• Goal of the exercise:
From the disclosure on forward-looking statements, list every factor it gives as a cause of construction risks for the development pipeline.

• Text passage:
------------------------------------

DISCLOSURE REGARDING FORWARD-LOOKING STATEMENTS
This report contains forward-looking statements within the meaning of
Section 27A of the Securities Act and Section 21E of the Exchange Act. These
statements appear in a number of places in this report and include all
statements that are not historical facts. Some of the forward-looking statements
relate to our intent, belief or expectations regarding our strategies and plans
for operations and growth, including development and construction of new
multifamily apartment communities in our existing markets and elsewhere in the
Southeast. Other forward-looking statements relate to trends affecting our
financial condition and results of operations, and our anticipated capital needs
and expenditures.
Our forward-looking statements are not guarantees of future performance
and involve risks and uncertainties, and actual results may differ materially
from those anticipated in the forward-looking statements, as a result of:
- competition and overbuilding in our markets, currently Atlanta
and Charlotte;
- increasing operating costs that cannot be passed along to
residents through rental rate increases;
- construction risks for our development pipeline due to factors
that include unexpected weather problems, shortages in
materials and supplies, and labor strikes;
- risks related to the national and local economic climate;
- our dependence upon the Atlanta market;
- risks of entering new markets outside the Atlanta area;
- financing risks including risks of substantial indebtedness,
not being able to obtain debt or equity financing to fund our
growth strategy, or not being able to refinance our existing
mortgage debt beginning in 2002;
- tax risks including the possible effects of changes in tax law
and regulation;
- possible environmental liability; and - costs of compliance
with the Americans With Disabilities Act and similar laws.

------------------------------------

• Information shown:
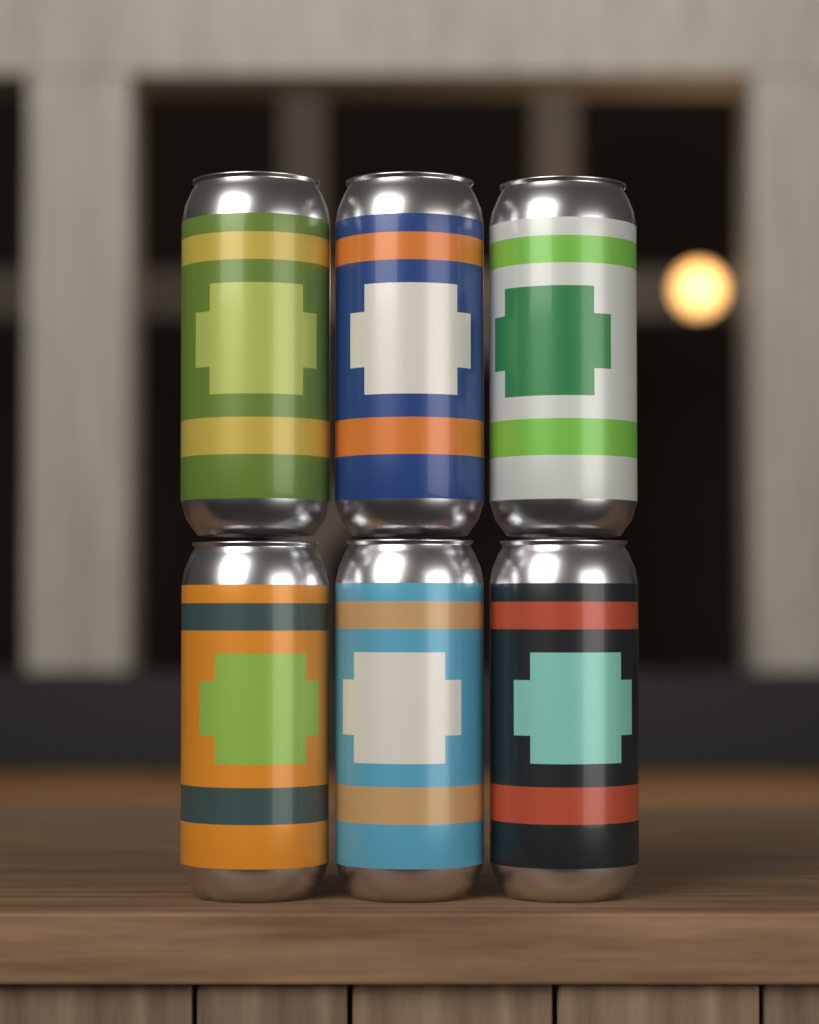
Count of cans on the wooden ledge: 6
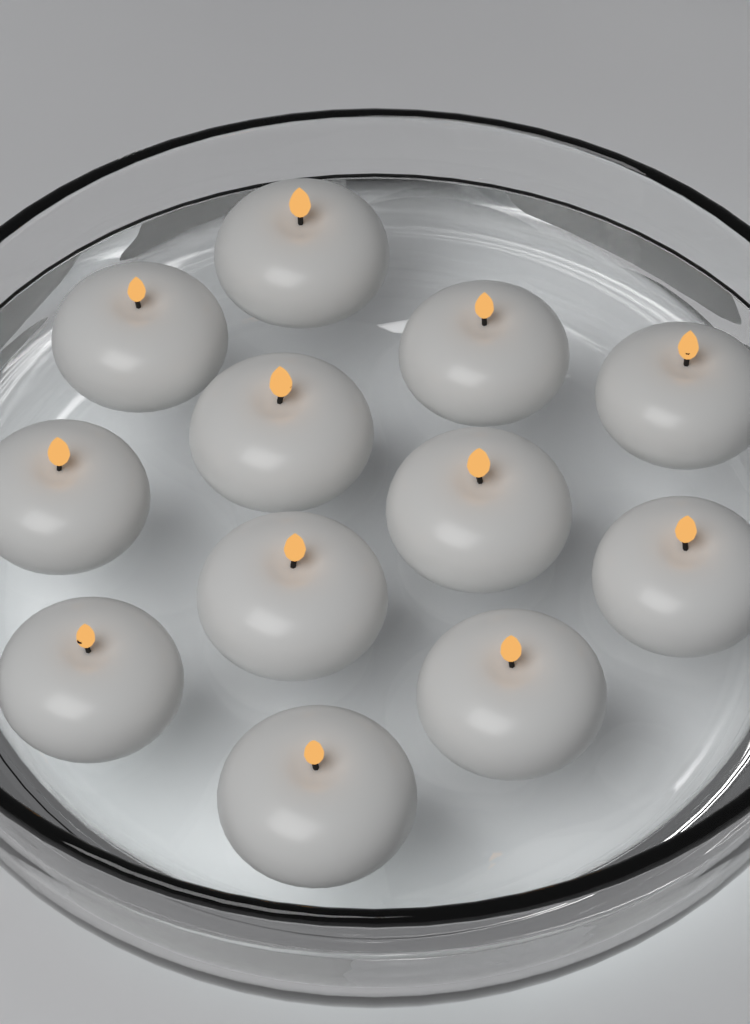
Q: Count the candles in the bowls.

------------------------------------

• Written solution:
- Unexpected weather problems
- Shortages in materials and supplies
- Labor strikes